◆ Data
▬▬▬▬▬▬▬▬▬▬
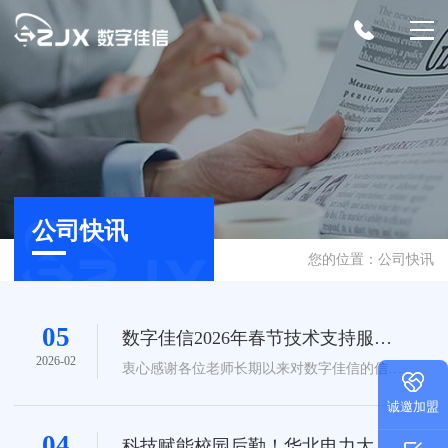
首页
产品服务
招生迎新
公司快讯
您的位置：
公司快讯
招生综合服务平台
招生云服务
校园服务
招生数字化推广
特殊考试管理系统
报修管理系统
公寓管理系统
教学科研
05
数字佳信2026年春节技术支持服务
工作安排通知
迎新综合服务平台
2026-02
餐饮管理系统
巡检管理系统
衷心感谢各位老师长期以来对数字佳信的信赖
科研管理服务平台
教务综合管理系统
学生工作
与支持！...
诚邀加盟
人事管理系统
更多>>
出国留学管理平台
来华留学生教学管理系统
就业综合服务平台
学生综合服务平台
支撑平台
04
科技赋能校园后勤！华北电力大学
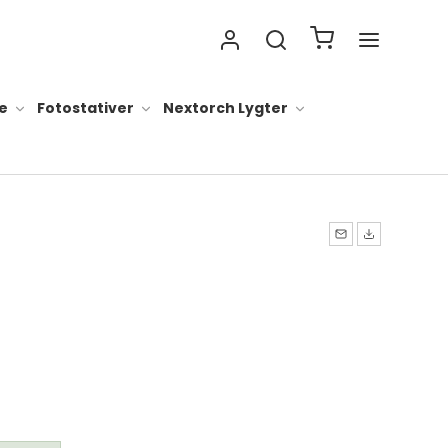
e
Fotostativer
Nextorch Lygter
 lygter alt
ader til lygter
ygter
lygter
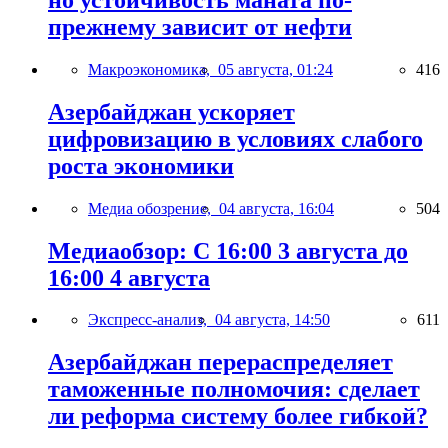
прежнему зависит от нефти
Макроэкономика,
05 августа, 01:24
416
Азербайджан ускоряет
цифровизацию в условиях слабого
роста экономики
Медиа обозрение,
04 августа, 16:04
504
Медиаобзор: С 16:00 3 августа до
16:00 4 августа
Экспресс-анализ,
04 августа, 14:50
611
Азербайджан перераспределяет
таможенные полномочия: сделает
ли реформа систему более гибкой?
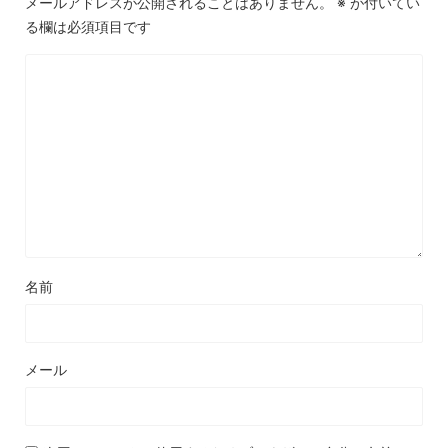
メールアドレスが公開されることはありません。
※
が付いてい
る欄は必須項目です
名前
メール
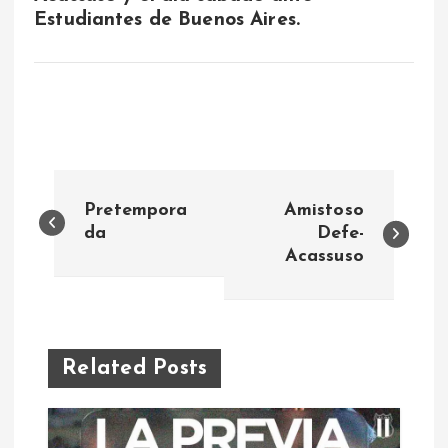
Estudiantes de Buenos Aires.
N
Pretempora
Amistoso
a
da
Defe-
Acassuso
v
e
Related Posts
g
a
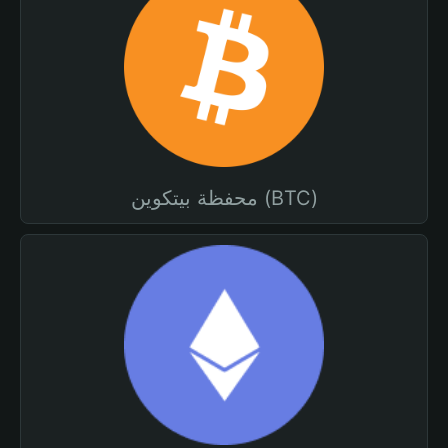
محفظة بيتكوين (BTC)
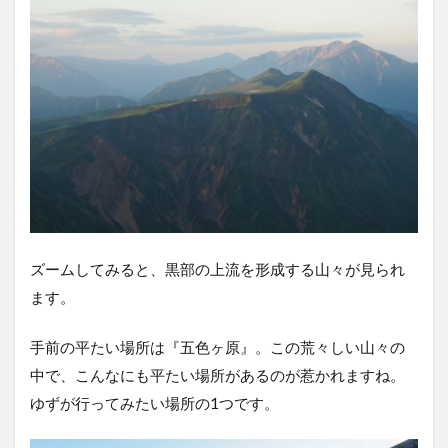
ズームしてみると、黒部の上流を形成する山々が見られ
ます。
手前の平たい場所は『五色ヶ原』。この荒々しい山々の
中で、こんなにも平たい場所があるのが惹かれますね。
ゆずが行ってみたい場所の1つです。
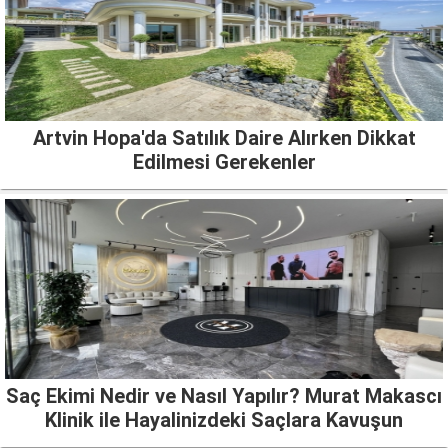
Artvin Hopa'da Satılık Daire Alırken Dikkat
Edilmesi Gerekenler
Saç Ekimi Nedir ve Nasıl Yapılır? Murat Makascı
Klinik ile Hayalinizdeki Saçlara Kavuşun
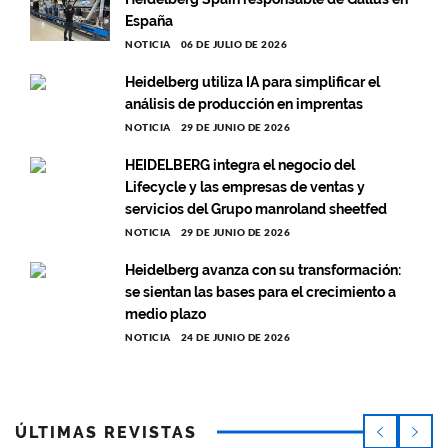
España
NOTICIA
06 DE JULIO DE 2026
Heidelberg utiliza IA para simplificar el
análisis de producción en imprentas
NOTICIA
29 DE JUNIO DE 2026
HEIDELBERG integra el negocio del
Lifecycle y las empresas de ventas y
servicios del Grupo manroland sheetfed
NOTICIA
29 DE JUNIO DE 2026
Heidelberg avanza con su transformación:
se sientan las bases para el crecimiento a
medio plazo
NOTICIA
24 DE JUNIO DE 2026
ÚLTIMAS REVISTAS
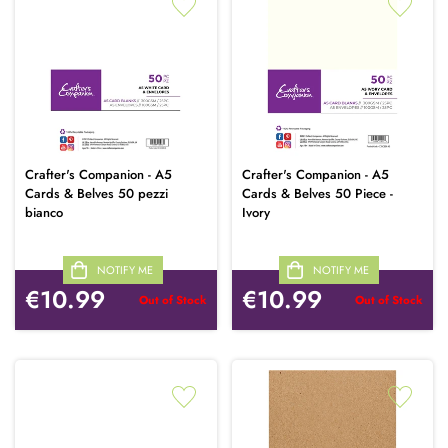
Crafter's Companion - A5
Crafter's Companion - A5
Cards & Belves 50 pezzi
Cards & Belves 50 Piece -
bianco
Ivory
NOTIFY ME
NOTIFY ME
€10.99
€10.99
Out of Stock
Out of Stock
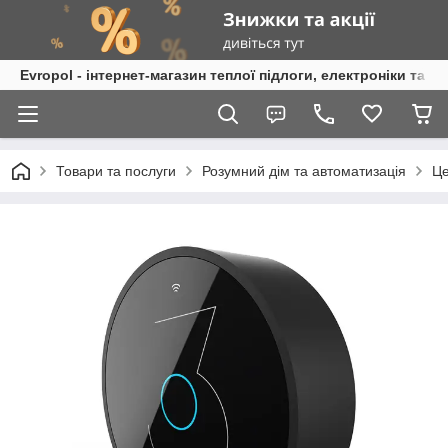
Evropol - інтернет-магазин теплої підлоги, електроніки та т
Товари та послуги
Розумний дім та автоматизація
Це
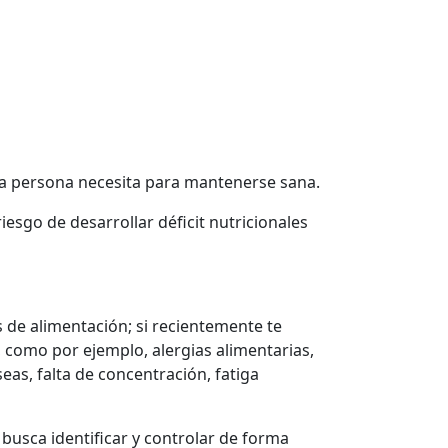
ada persona necesita para mantenerse sana.
esgo de desarrollar déficit nutricionales
 de alimentación; si recientemente te
, como por ejemplo, alergias alimentarias,
eas, falta de concentración, fatiga
 busca identificar y controlar de forma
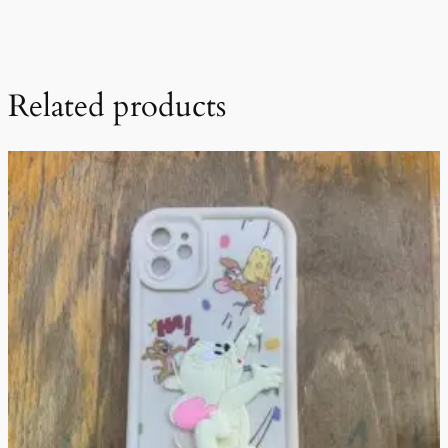
Related products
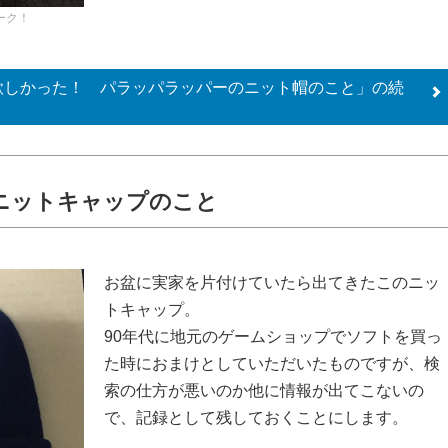
ーク！
欲しかった！ パラッパラッパーのニット帽のこと」の
続
ニットキャップのこと
お盆に実家を片付けていたら出てきたこのニッ
トキャップ。
90年代に地元のゲームショップでソフトを買っ
た時におまけとしていただいたものですが、検
索の仕方が悪いのか他に情報が出てこないの
で、記録として残しておくことにします。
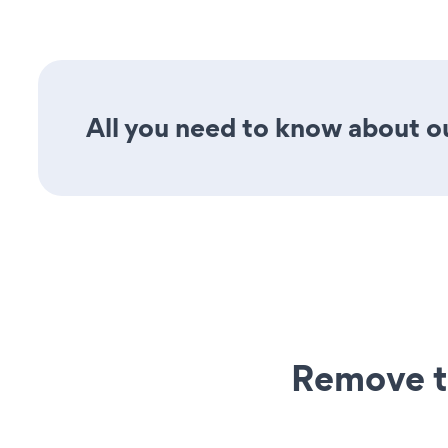
All you need to know about ou
Remove t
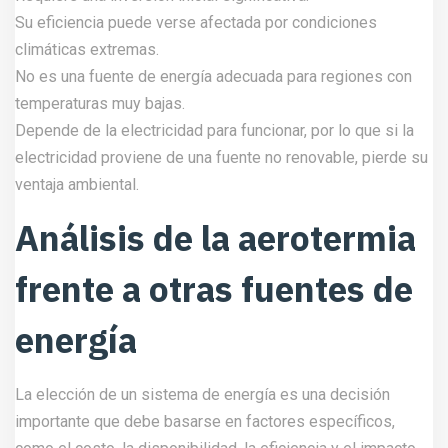
Su eficiencia puede verse afectada por condiciones
climáticas extremas.
No es una fuente de energía adecuada para regiones con
temperaturas muy bajas.
Depende de la electricidad para funcionar, por lo que si la
electricidad proviene de una fuente no renovable, pierde su
ventaja ambiental.
Análisis de la aerotermia
frente a otras fuentes de
energía
La elección de un sistema de energía es una decisión
importante que debe basarse en factores específicos,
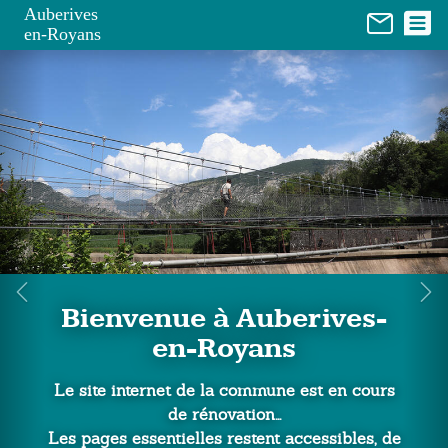
Panneau de gestion des cookies
Auberives
en-Royans
e à Auberives-
n-Royans
 de la commune est en cours
Le ca
e rénovation...
elles restent accessibles, de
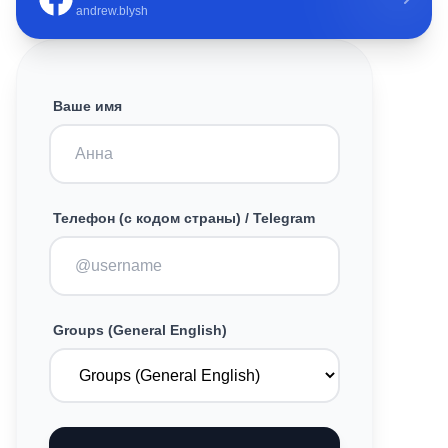
andrew.blysh
Ваше имя
Телефон (с кодом страны) / Telegram
Groups (General English)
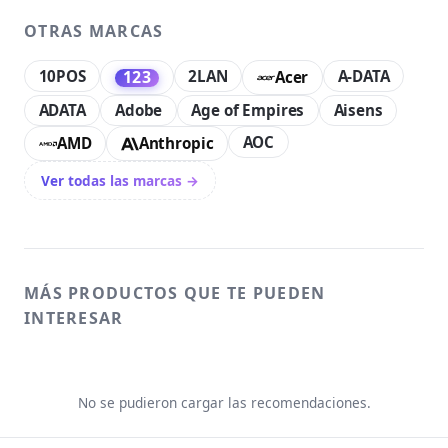
OTRAS MARCAS
10POS
2LAN
A-DATA
123
Acer
ADATA
Adobe
Age of Empires
Aisens
AOC
AMD
Anthropic
Ver todas las marcas →
MÁS PRODUCTOS QUE TE PUEDEN
INTERESAR
No se pudieron cargar las recomendaciones.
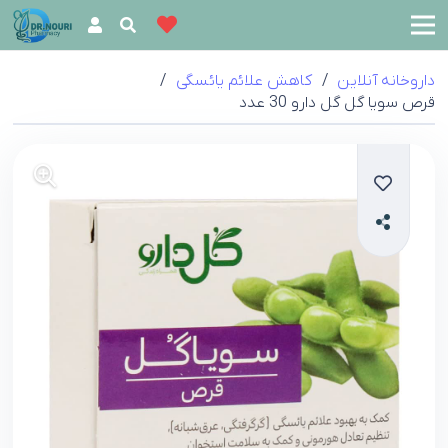
داروخانه آنلاین
/
کاهش علائم یائسگی
/
قرص سویا گل گل دارو 30 عدد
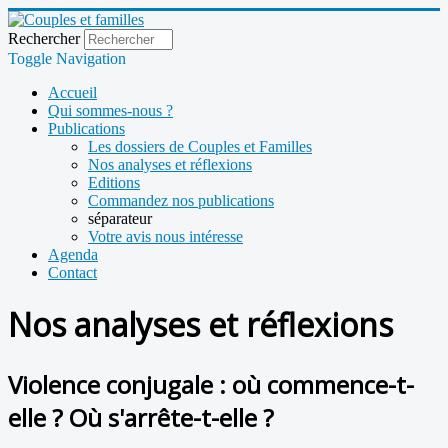
Rechercher
Toggle Navigation
Accueil
Qui sommes-nous ?
Publications
Les dossiers de Couples et Familles
Nos analyses et réflexions
Editions
Commandez nos publications
séparateur
Votre avis nous intéresse
Agenda
Contact
Nos analyses et réflexions
Violence conjugale : où commence-t-
elle ? Où s'arrête-t-elle ?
▬▬▬▬▬▬▬▬▬▬
◆ What you will do
Print each entry exactly, leaving pictures out.

◆ Final answer
首页
产品服务
招生迎新
公司快讯
您的位置：
公司快讯
招生综合服务平台
招生云服务
校园服务
招生数字化推广
特殊考试管理系统
报修管理系统
公寓管理系统
教学科研
05
数字佳信2026年春节技术支持服务
工作安排通知
迎新综合服务平台
2026-02
餐饮管理系统
巡检管理系统
衷心感谢各位老师长期以来对数字佳信的信赖
科研管理服务平台
教务综合管理系统
学生工作
与支持！...
诚邀加盟
人事管理系统
更多>>
出国留学管理平台
来华留学生教学管理系统
就业综合服务平台
学生综合服务平台
支撑平台
04
科技赋能校园后勤！华北电力大学
e
Fotostativer
Nextorch Lygter
 lygter alt
ader til lygter
ygter
lygter
прежнему зависит от нефти
Макроэкономика,
05 августа, 01:24
416
Азербайджан ускоряет
цифровизацию в условиях слабого
роста экономики
Медиа обозрение,
04 августа, 16:04
504
Медиаобзор: С 16:00 3 августа до
16:00 4 августа
Экспресс-анализ,
04 августа, 14:50
611
Азербайджан перераспределяет
таможенные полномочия: сделает
ли реформа систему более гибкой?
メールアドレスが公開されることはありません。
※
が付いてい
る欄は必須項目です
名前
メール
Estudiantes de Buenos Aires.
N
Pretempora
Amistoso
a
da
Defe-
Acassuso
v
e
Related Posts
g
a
محفظة بيتكوين (BTC)
ズームしてみると、黒部の上流を形成する山々が見られ
ます。
手前の平たい場所は『五色ヶ原』。この荒々しい山々の
中で、こんなにも平たい場所があるのが惹かれますね。
ゆずが行ってみたい場所の1つです。
Artvin Hopa'da Satılık Daire Alırken Dikkat
Edilmesi Gerekenler
Saç Ekimi Nedir ve Nasıl Yapılır? Murat Makascı
Klinik ile Hayalinizdeki Saçlara Kavuşun
España
NOTICIA
06 DE JULIO DE 2026
Heidelberg utiliza IA para simplificar el
análisis de producción en imprentas
NOTICIA
29 DE JUNIO DE 2026
HEIDELBERG integra el negocio del
Lifecycle y las empresas de ventas y
servicios del Grupo manroland sheetfed
NOTICIA
29 DE JUNIO DE 2026
Heidelberg avanza con su transformación:
se sientan las bases para el crecimiento a
medio plazo
NOTICIA
24 DE JUNIO DE 2026
ÚLTIMAS REVISTAS
Crafter's Companion - A5
Crafter's Companion - A5
Cards & Belves 50 pezzi
Cards & Belves 50 Piece -
bianco
Ivory
NOTIFY ME
NOTIFY ME
€10.99
€10.99
Out of Stock
Out of Stock
Evropol - інтернет-магазин теплої підлоги, електроніки та т
Товари та послуги
Розумний дім та автоматизація
Це
ada persona necesita para mantenerse sana.
esgo de desarrollar déficit nutricionales
 de alimentación; si recientemente te
, como por ejemplo, alergias alimentarias,
eas, falta de concentración, fatiga
 busca identificar y controlar de forma
Related products
ーク！
欲しかった！ パラッパラッパーのニット帽のこと」の
続
ニットキャップのこと
お盆に実家を片付けていたら出てきたこのニッ
トキャップ。
90年代に地元のゲームショップでソフトを買っ
た時におまけとしていただいたものですが、検
索の仕方が悪いのか他に情報が出てこないの
で、記録として残しておくことにします。
All you need to know about ou
Remove t
Su eficiencia puede verse afectada por condiciones
climáticas extremas.
No es una fuente de energía adecuada para regiones con
temperaturas muy bajas.
Depende de la electricidad para funcionar, por lo que si la
electricidad proviene de una fuente no renovable, pierde su
ventaja ambiental.
Análisis de la aerotermia
frente a otras fuentes de
energía
La elección de un sistema de energía es una decisión
importante que debe basarse en factores específicos,
Panneau de gestion des cookies
Auberives
en-Royans
e à Auberives-
n-Royans
 de la commune est en cours
Le ca
e rénovation...
elles restent accessibles, de
andrew.blysh
Ваше имя
Телефон (с кодом страны) / Telegram
Groups (General English)
OTRAS MARCAS
10POS
2LAN
A-DATA
123
Acer
ADATA
Adobe
Age of Empires
Aisens
AOC
AMD
Anthropic
Ver todas las marcas →
MÁS PRODUCTOS QUE TE PUEDEN
INTERESAR
No se pudieron cargar las recomendaciones.
داروخانه آنلاین
/
کاهش علائم یائسگی
/
قرص سویا گل گل دارو 30 عدد
Rechercher
Toggle Navigation
Accueil
Qui sommes-nous ?
Publications
Les dossiers de Couples et Familles
Nos analyses et réflexions
Editions
Commandez nos publications
séparateur
Votre avis nous intéresse
Agenda
Contact
Nos analyses et réflexions
Violence conjugale : où commence-t-
elle ? Où s'arrête-t-elle ?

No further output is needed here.